A shrewder Kerry, then, might propose this deal: We stop increasing sanctions if you stop enriching uranium.
But even more important than the issue of U.S. shrewdness in deal-making is the issue of U.S. seriousness.
It’s well known that if you’re really serious about getting Iran to abandon its nuclear dream, you must back sanctions with a credible military threat. How credible is the U.S. threat? In a piece in Politico titled “Obama’s Fight With Israel: This Time It’s Serious,” Robert Satloff writes that President Barack Obama’s military threat is “tarnished” and that he needs to take “urgent steps ... to make the threat more believable.”
The real question is: Does Obama want to make this threat more believable?
Skeptics (myself included) will tell you that President Obama was never serious about a military option. As we saw with his flip-flopping on Syria and his infamous “leading from behind” doctrine, Obama has shown neither the stomach nor the inclination to start another Mideast war. That’s why he’s dialed down the threats—he’s hoping his man in Geneva can strike a deal so that Iran won’t call his bluff.
And, now that he’s embroiled in the Obamacare fiasco—which has severely undermined his credibility and threatened to taint his legacy—Obama has even less reason to start a war and even more reason to strike a deal, even a lame one.
The wily mullahs of Persia seem to grasp all this.
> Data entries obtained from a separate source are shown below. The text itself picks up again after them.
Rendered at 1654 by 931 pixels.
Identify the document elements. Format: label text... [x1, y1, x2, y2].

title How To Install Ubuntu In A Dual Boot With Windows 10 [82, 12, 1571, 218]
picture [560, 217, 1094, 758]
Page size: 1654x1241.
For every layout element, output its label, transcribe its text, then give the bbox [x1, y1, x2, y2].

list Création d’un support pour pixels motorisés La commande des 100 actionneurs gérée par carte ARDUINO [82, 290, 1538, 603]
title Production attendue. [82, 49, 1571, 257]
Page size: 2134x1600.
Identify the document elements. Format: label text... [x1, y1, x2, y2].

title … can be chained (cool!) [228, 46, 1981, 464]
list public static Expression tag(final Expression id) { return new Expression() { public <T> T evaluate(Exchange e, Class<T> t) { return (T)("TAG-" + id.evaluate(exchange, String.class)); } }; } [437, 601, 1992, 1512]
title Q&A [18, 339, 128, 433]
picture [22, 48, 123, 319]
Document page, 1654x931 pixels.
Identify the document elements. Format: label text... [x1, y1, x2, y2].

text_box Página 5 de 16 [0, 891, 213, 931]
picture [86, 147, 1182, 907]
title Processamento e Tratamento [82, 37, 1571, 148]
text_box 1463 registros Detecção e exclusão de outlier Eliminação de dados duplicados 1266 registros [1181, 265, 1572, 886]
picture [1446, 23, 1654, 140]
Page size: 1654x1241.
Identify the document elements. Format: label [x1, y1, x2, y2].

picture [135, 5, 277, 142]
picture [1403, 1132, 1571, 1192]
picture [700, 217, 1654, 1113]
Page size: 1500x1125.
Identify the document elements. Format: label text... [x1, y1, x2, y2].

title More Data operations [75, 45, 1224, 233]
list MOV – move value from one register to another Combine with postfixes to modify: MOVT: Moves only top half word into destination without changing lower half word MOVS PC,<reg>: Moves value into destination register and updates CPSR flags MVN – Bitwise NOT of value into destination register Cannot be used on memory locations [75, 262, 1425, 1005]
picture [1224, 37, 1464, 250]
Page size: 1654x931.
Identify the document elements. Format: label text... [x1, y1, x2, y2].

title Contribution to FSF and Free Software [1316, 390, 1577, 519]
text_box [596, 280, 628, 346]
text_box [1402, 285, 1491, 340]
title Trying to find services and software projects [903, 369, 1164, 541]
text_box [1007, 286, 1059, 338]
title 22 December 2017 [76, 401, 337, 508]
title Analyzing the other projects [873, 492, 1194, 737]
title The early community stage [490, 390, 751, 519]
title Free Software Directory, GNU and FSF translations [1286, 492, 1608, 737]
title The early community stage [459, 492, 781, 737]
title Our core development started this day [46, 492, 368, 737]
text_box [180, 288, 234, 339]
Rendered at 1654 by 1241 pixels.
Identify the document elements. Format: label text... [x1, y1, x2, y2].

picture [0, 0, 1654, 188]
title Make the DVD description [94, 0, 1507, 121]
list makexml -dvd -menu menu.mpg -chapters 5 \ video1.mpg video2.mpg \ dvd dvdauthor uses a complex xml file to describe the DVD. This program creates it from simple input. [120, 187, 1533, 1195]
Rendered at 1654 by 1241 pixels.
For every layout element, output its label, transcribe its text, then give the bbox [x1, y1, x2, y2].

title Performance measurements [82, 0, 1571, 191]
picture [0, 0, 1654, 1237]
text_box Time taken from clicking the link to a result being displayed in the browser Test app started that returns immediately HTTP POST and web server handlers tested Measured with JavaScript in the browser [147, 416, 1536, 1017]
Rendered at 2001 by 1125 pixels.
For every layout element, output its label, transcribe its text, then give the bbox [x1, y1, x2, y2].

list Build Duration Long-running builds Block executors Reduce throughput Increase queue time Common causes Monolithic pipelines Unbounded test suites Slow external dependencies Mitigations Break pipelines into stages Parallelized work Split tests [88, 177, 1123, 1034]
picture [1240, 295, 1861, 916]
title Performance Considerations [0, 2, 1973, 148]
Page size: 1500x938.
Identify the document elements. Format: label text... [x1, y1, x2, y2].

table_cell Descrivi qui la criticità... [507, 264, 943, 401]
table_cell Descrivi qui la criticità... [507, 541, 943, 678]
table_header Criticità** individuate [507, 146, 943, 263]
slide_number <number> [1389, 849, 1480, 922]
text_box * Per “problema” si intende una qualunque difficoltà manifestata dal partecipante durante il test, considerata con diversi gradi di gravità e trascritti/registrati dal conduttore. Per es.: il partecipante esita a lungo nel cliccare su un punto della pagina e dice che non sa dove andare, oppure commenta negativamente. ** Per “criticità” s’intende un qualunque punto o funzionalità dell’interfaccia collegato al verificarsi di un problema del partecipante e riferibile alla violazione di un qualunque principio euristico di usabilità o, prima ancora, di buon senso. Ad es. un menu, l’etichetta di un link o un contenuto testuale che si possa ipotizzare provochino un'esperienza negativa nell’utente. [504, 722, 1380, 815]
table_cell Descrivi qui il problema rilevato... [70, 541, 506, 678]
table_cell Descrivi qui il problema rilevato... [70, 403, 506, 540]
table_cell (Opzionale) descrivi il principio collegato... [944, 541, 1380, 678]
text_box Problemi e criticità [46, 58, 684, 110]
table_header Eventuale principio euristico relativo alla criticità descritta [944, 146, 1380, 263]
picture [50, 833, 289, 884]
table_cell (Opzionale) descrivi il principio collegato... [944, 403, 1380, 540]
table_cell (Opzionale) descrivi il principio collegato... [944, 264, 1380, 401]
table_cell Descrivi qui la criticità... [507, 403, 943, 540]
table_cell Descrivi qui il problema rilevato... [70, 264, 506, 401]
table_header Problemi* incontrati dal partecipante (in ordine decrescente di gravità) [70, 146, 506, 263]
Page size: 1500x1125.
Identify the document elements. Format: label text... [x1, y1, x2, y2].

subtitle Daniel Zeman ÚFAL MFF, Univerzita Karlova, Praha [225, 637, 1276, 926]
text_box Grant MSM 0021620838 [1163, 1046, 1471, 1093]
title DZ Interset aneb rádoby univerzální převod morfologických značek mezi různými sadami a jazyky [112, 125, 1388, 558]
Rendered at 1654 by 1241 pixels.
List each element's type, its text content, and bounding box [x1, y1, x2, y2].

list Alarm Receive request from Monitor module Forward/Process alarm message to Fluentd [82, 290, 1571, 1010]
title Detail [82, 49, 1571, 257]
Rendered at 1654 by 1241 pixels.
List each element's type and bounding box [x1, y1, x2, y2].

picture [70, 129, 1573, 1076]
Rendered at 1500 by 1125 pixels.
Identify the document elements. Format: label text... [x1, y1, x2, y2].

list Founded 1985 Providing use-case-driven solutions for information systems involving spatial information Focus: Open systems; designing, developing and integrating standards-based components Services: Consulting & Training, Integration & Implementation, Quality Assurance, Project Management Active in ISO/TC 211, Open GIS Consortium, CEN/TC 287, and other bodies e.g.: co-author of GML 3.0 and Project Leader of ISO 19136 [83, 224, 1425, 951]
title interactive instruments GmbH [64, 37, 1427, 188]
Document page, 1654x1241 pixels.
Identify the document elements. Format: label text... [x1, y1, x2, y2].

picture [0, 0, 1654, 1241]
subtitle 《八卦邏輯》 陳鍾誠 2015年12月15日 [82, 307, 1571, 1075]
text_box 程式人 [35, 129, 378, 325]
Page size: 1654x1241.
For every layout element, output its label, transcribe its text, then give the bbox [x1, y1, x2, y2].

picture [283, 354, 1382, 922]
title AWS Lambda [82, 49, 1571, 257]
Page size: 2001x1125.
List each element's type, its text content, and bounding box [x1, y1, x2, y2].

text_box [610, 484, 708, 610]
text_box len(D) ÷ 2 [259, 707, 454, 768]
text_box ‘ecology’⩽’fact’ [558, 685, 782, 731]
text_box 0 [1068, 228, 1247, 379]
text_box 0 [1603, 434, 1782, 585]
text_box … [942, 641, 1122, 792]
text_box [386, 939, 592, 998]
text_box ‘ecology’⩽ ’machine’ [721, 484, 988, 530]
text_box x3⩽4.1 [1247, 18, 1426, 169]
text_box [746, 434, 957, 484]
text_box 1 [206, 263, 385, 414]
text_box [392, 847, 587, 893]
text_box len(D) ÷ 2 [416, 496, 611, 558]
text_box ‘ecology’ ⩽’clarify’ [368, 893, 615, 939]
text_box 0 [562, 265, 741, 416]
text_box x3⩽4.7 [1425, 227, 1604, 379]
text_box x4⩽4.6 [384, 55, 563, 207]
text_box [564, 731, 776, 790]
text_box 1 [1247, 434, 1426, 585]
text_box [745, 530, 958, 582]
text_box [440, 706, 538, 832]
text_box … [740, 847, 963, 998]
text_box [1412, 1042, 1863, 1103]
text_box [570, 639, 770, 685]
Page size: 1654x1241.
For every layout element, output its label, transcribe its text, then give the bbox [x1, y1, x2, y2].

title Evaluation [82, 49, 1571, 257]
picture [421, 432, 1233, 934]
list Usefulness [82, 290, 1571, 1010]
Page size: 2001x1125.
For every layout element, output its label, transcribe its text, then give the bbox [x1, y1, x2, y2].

They may hate sanctions, but they understand leverage.
Israelis who are rightly worried about another Holocaust understand that without a credible military threat, the Iranians will just continue to buy time until it’s too late to stop their nuclear program, which could be only months away.
As French President François Hollande urgently reminded everyone when he was greeted like a hero in Israel, “The Iranian nuclear program is a threat to Israel, and it is clearly a threat to the region and the world,” and, he added, France will be uncompromising until it is “completely sure that Iran has given up nuclear weapons.”
In that same spirit, another world leader once said: “The Iranian regime supports violent extremists and challenges us across the region. ... The danger from Iran is grave, it is real, and my goal will be to eliminate this threat.”
Those words were spoken in 2008 by candidate Barack Obama, the same man who would promise his nation five years later that “if you like your health care plan, you can keep your health care plan.”
If President Obama is now wobbling on his promise to eliminate the Iranian threat, that might explain why Kerry is looking like a sucker in the souks of the Middle East: It’s not so much that he’s naïve but that his boss has lost the stomach for the fight.
Israel doesn’t have that luxury.
David Suissa is president of TRIBE Media Corp./Jewish Journal.